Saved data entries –

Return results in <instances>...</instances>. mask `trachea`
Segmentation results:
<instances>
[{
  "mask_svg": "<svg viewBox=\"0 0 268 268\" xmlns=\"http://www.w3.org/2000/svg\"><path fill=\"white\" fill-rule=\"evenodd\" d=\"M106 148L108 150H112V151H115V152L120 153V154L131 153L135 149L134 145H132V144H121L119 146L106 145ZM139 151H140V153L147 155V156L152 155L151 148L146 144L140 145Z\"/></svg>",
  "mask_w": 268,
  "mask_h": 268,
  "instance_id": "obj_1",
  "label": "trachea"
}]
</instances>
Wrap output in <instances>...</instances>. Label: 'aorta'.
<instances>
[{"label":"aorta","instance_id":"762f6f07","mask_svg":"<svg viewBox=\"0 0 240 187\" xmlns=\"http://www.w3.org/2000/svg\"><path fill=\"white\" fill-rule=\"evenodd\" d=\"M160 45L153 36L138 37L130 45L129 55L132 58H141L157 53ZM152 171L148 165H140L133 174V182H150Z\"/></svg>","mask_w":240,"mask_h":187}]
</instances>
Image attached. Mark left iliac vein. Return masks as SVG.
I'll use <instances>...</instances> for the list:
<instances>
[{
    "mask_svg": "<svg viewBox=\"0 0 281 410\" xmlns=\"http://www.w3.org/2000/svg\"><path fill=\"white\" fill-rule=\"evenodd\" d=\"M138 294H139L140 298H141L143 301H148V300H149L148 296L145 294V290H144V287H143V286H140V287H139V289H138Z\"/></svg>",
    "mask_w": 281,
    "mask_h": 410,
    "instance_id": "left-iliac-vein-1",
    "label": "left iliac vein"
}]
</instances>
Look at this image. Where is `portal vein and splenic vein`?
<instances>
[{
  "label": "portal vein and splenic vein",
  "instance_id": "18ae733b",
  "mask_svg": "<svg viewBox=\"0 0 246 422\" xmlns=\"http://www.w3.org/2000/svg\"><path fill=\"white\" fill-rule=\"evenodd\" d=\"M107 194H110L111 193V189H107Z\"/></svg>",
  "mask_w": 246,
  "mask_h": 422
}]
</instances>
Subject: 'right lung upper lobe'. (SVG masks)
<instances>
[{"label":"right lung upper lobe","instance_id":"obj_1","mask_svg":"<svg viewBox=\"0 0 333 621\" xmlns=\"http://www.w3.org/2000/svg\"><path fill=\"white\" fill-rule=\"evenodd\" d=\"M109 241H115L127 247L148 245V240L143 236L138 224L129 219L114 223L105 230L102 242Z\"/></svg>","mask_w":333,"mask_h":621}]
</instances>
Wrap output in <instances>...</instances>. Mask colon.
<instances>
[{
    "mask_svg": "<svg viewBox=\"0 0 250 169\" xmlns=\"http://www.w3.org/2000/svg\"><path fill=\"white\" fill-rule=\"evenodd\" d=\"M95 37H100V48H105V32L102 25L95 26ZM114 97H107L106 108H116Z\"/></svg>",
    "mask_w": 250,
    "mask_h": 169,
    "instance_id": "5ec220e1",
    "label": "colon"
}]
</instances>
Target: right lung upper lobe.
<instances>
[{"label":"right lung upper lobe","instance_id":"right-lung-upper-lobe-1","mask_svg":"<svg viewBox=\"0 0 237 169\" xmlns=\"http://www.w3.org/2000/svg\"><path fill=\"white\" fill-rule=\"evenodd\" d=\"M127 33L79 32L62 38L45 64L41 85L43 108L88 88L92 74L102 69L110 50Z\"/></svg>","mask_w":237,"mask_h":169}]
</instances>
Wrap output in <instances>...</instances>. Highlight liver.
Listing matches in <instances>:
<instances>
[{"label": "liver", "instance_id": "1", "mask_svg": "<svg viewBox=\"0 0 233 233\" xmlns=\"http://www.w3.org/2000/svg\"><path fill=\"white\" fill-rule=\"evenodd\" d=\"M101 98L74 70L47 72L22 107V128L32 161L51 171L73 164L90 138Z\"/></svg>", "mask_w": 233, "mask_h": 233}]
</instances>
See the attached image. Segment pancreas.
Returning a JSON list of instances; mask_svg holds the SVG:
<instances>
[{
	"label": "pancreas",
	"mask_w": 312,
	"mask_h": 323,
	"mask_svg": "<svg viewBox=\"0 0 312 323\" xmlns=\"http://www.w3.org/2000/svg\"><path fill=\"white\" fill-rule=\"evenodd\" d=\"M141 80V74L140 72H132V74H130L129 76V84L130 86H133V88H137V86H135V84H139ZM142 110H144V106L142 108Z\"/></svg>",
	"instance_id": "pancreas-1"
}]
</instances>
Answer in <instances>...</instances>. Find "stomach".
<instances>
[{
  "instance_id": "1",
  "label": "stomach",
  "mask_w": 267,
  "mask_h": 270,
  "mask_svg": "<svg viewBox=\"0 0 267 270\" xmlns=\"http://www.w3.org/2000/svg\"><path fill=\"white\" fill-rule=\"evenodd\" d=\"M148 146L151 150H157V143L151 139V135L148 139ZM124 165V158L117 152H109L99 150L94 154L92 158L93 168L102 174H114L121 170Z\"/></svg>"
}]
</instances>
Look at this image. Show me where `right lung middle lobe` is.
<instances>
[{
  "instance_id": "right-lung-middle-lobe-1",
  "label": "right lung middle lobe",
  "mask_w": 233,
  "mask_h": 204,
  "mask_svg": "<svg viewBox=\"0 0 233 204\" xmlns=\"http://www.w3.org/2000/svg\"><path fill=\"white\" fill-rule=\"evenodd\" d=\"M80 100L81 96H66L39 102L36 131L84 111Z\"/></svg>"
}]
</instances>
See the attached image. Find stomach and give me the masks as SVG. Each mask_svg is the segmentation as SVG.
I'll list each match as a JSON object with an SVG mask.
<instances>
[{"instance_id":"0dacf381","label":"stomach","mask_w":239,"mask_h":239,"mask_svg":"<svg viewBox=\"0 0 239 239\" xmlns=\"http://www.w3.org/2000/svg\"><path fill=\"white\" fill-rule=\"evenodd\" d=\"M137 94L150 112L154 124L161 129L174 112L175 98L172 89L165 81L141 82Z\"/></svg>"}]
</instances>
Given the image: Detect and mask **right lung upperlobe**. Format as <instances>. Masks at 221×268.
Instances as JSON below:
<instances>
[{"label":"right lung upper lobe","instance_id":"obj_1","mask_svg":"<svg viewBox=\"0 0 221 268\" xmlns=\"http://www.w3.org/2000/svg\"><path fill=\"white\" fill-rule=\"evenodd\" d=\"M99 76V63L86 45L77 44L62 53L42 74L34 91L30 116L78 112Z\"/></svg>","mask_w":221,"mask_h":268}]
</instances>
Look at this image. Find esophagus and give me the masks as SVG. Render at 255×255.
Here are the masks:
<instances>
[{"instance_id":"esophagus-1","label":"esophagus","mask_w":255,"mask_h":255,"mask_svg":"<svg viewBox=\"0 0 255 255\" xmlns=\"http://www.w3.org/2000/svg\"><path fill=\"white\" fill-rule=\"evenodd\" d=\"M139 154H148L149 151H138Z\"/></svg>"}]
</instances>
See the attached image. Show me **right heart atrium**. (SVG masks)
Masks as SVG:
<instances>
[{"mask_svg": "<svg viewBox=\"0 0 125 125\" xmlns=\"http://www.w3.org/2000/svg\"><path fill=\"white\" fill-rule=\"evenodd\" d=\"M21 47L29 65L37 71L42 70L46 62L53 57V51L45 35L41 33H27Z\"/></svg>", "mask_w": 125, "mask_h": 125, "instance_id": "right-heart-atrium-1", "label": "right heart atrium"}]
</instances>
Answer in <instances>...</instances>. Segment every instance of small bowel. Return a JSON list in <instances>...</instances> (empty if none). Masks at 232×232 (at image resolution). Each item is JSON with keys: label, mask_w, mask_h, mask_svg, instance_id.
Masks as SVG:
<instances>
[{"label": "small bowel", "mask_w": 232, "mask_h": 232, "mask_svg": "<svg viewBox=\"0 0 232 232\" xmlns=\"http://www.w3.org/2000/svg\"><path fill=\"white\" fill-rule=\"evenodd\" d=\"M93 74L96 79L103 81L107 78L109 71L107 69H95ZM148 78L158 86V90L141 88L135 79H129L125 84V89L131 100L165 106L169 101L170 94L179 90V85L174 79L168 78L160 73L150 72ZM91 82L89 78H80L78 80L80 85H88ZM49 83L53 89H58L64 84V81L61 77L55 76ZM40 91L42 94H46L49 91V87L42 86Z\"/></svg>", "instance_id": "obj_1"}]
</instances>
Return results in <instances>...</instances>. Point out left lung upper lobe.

What to produce –
Count the lines of the listing above that contain the string "bowel", treating case as significant, and give only the number.

Solution –
2